55d30f88d000-55d30f88e000 r--p 00000000 08:02 22809384                   /home/bediger/src/all_github_repos/bediger4000/nonrecursive-recursion/cpup6
55d30f88e000-55d30f88f000 r-xp 00001000 08:02 22809384                   /home/bediger/src/all_github_repos/bediger4000/nonrecursive-recursion/cpup6
55d30f88f000-55d30f890000 r--p 00002000 08:02 22809384                   /home/bediger/src/all_github_repos/bediger4000/nonrecursive-recursion/cpup6
55d30f890000-55d30f891000 r--p 00002000 08:02 22809384                   /home/bediger/src/all_github_repos/bediger4000/nonrecursive-recursion/cpup6
55d30f891000-55d30f892000 rw-p 00003000 08:02 22809384                   /home/bediger/src/all_github_repos/bediger4000/nonrecursive-recursion/cpup6
55d33128e000-55d3312af000 rw-p 00000000 00:00 0                          [heap]
7f7067600000-7f7067624000 r--p 00000000 08:02 27004378                   /usr/lib/libc.so.6
7f7067624000-7f7067795000 r-xp 00024000 08:02 27004378                   /usr/lib/libc.so.6
7f7067795000-7f7067804000 r--p 00195000 08:02 27004378                   /usr/lib/libc.so.6
7f7067804000-7f7067808000 r--p 00203000 08:02 27004378                   /usr/lib/libc.so.6
7f7067808000-7f706780a000 rw-p 00207000 08:02 27004378                   /usr/lib/libc.so.6
7f706780a000-7f7067812000 rw-p 00000000 00:00 0 
7f70678a5000-7f70678aa000 rw-p 00000000 00:00 0 
7f70678d6000-7f70678da000 rwxp 00000000 00:00 0 
7f70678da000-7f70678de000 r--p 00000000 00:00 0                          [vvar]

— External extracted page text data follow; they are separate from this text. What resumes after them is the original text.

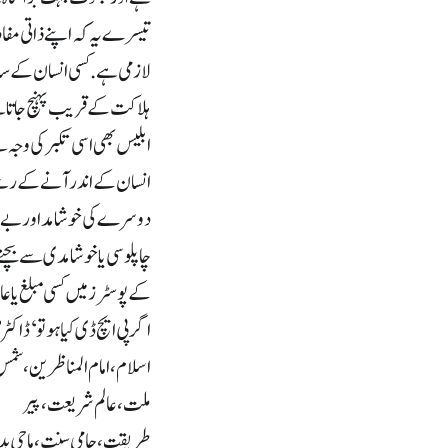
تیسرے یہ کہ اپنے ذاتی مفاد 
لازمی ہے. کسی انسان کے سا
ہلاکت کے قریب پہنچ جاتا ہے؛ 
ابلیس بھی اسی تکبر کی وجہ س
انسان کے اندر آنے کے رس
دوسرے کی خوشامد اور بے ج
چاپلوسی یا خوشامدی سے بچنے
کے پوسٹرز میں کسی مبلغ یا عال
اگر پی ایچ ڈی کیا ہو تو ‘ڈ
اسلام، امام المناظرین، شمس 
ملت، عالم شریعت، پیر
طریقت، حامی سنت، ماحی بد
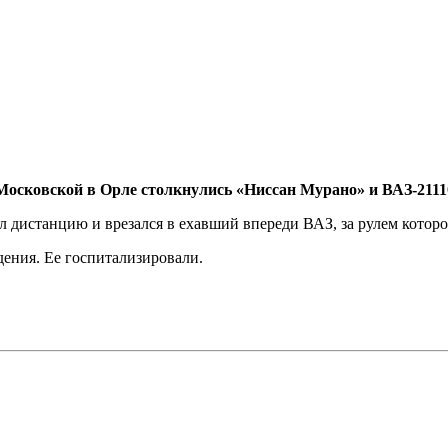
Московской в Орле столкнулись «Ниссан Мурано» и ВАЗ‑2111
дистанцию и врезался в ехавший впереди ВАЗ, за рулем которо
ения. Ее госпитализировали.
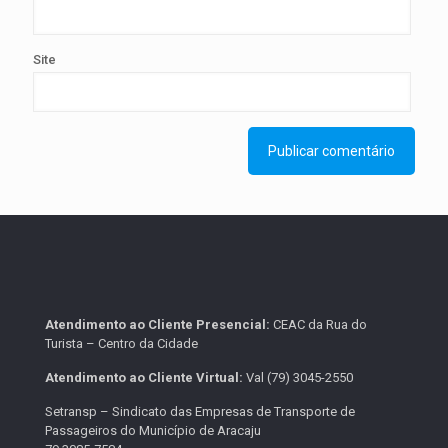
Site
Atendimento ao Cliente Presencial:
CEAC da Rua do
Turista – Centro da Cidade
Atendimento ao Cliente Virtual:
Val (79) 3045-2550
Setransp – Sindicato das Empresas de Transporte de
Passageiros do Município de Aracaju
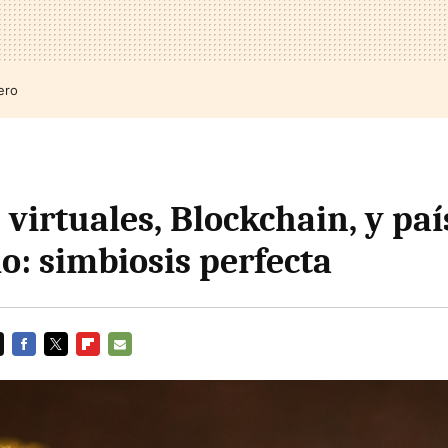
ero
virtuales, Blockchain, y paí
o: simbiosis perfecta
FACEBOOK
TWITTER
FLIPBOARD
E-
MAIL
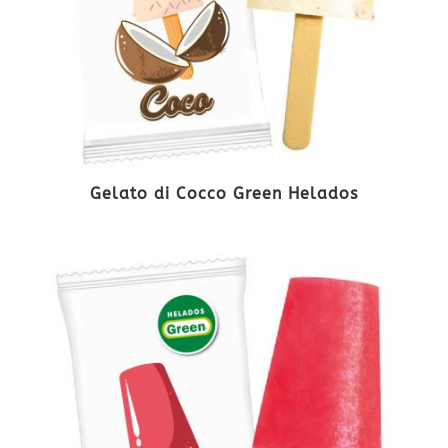
Gelato di Cocco Green Helados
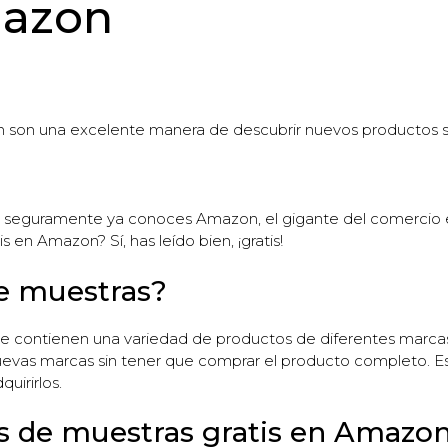
mazon
 son una excelente manera de descubrir nuevos productos sin
a, seguramente ya conoces Amazon, el gigante del comercio e
 en Amazon? Sí, has leído bien, ¡gratis!
de muestras?
e contienen una variedad de productos de diferentes marcas 
uevas marcas sin tener que comprar el producto completo. 
uirirlos.
s de muestras gratis en Amazo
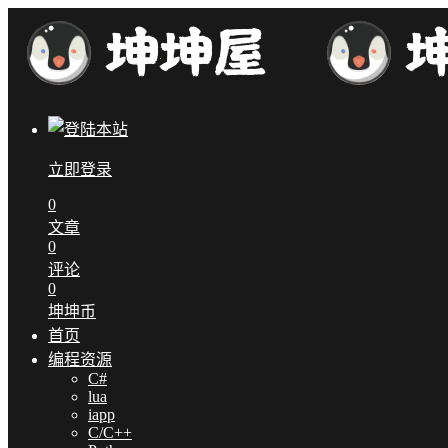
立即登录
0
文章
0
评论
0
坤坤币
首页
编程资源
C#
lua
iapp
C/C++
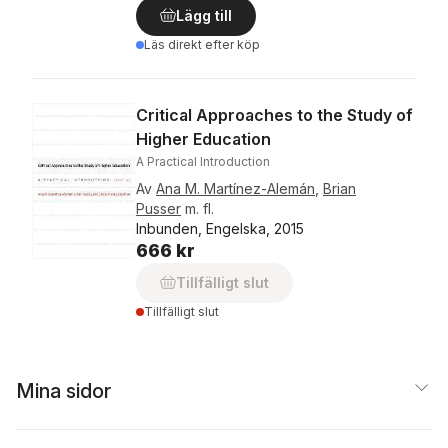
Lägg till
Läs direkt efter köp
Critical Approaches to the Study of
Higher Education
A Practical Introduction
Av
Ana M. Martínez-Alemán
,
Brian
Pusser
m. fl.
Inbunden, Engelska, 2015
666 kr
Tillfälligt slut
Tillfälligt slut
Mina sidor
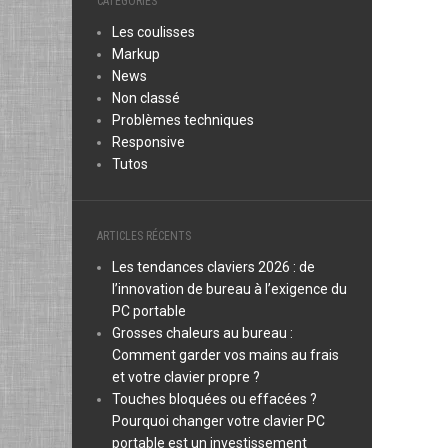
CATÉGORIES
Les coulisses
Markup
News
Non classé
Problèmes techniques
Responsive
Tutos
ARTICLES RÉCENTS
Les tendances claviers 2026 : de
l’innovation de bureau à l’exigence du
PC portable
Grosses chaleurs au bureau :
Comment garder vos mains au frais
et votre clavier propre ?
Touches bloquées ou effacées ?
Pourquoi changer votre clavier PC
portable est un investissement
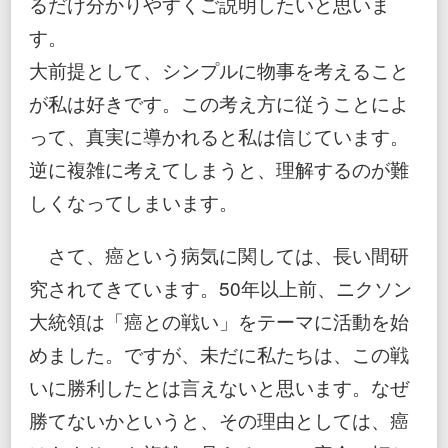
るだけ分かりやすくご説明したいと思いま
す。
大前提として、シンプルに物事を考えること
が私は好きです。この考え方に従うことによ
って、真実に導かれると私は信じています。
逆に複雑に考えてしまうと、理解するのが難
しくなってしまいます。
さて、癌という病気に関しては、長い間研
究されてきています。50年以上前、ニクソン
大統領は「癌との戦い」をテーマに活動を始
めました。ですが、未だに私たちは、この戦
いに勝利したとは言えないと思います。なぜ
勝てないかというと、その理由としては、癌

7f70678de000-7f70678e0000 r--p 00000000 00:00 0                          [vvar_vclock]
7f70678e0000-7f70678e2000 r-xp 00000000 00:00 0                          [vdso]

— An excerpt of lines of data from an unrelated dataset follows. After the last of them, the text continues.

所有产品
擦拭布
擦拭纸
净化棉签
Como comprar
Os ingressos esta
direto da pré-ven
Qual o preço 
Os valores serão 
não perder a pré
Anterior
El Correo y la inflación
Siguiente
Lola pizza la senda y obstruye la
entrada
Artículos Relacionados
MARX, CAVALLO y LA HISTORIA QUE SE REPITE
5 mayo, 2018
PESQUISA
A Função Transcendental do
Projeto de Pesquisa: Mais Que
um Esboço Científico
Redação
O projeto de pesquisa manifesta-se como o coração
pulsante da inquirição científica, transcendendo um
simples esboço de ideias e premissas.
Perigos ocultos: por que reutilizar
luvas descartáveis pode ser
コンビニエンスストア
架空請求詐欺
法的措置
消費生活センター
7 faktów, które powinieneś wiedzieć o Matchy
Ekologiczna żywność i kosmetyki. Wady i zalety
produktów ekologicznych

7f70678e2000-7f70678e3000 r--p 00000000 08:02 27004304                   /usr/lib/ld-linux-x86-64.so.2
7f70678e3000-7f706790d000 r-xp 00001000 08:02 27004304                   /usr/lib/ld-linux-x86-64.so.2
7f706790d000-7f706791b000 r--p 0002b000 08:02 27004304                   /usr/lib/ld-linux-x86-64.so.2
7f706791b000-7f706791d000 r--p 00039000 08:02 27004304                   /usr/lib/ld-linux-x86-64.so.2
7f706791d000-7f706791e000 rw-p 0003b000 08:02 27004304                   /usr/lib/ld-linux-x86-64.so.2
7f706791e000-7f706791f000 rw-p 00000000 00:00 0 
7fff7e2ff000-7fff7e320000 rw-p 00000000 00:00 0                          [stack]
ffffffffff600000-ffffffffff601000 --xp 00000000 00:00 0                  [vsyscall]

The addresses of functions main, copyup and pstring (0x55d30f88e290, 0x55d30f88e520, 0x55d30f88e650 respectively) all lie in the range of the second mapping, 55d30f88e000-55d30f88f000, which conveniently has “r-xp” protections, read, execute and private (not shared).

The copies of function copyup code are at addresses 0x7f70678d9000, 0x7f70678d8000, 0x7f70678d7000, 0x7f70678d6000. These addresses all fit in the 7f70678d6000-7f70678da000 mapping, which has “rwxp” permissions. cpup6.c invokes mmap(2) through a function pointer with PROT_EXEC|PROT_READ|PROT_WRITE permissions, and MAP_PRIVATE|MAP_ANONYMOUS.

I have invoked cpup6 50000, which should memory map 50,000 4096-byte pages, one per copy of copyup code, without crashing. 64-bit addressing, even though only the low 48 bits are used, is a phenomenally large space.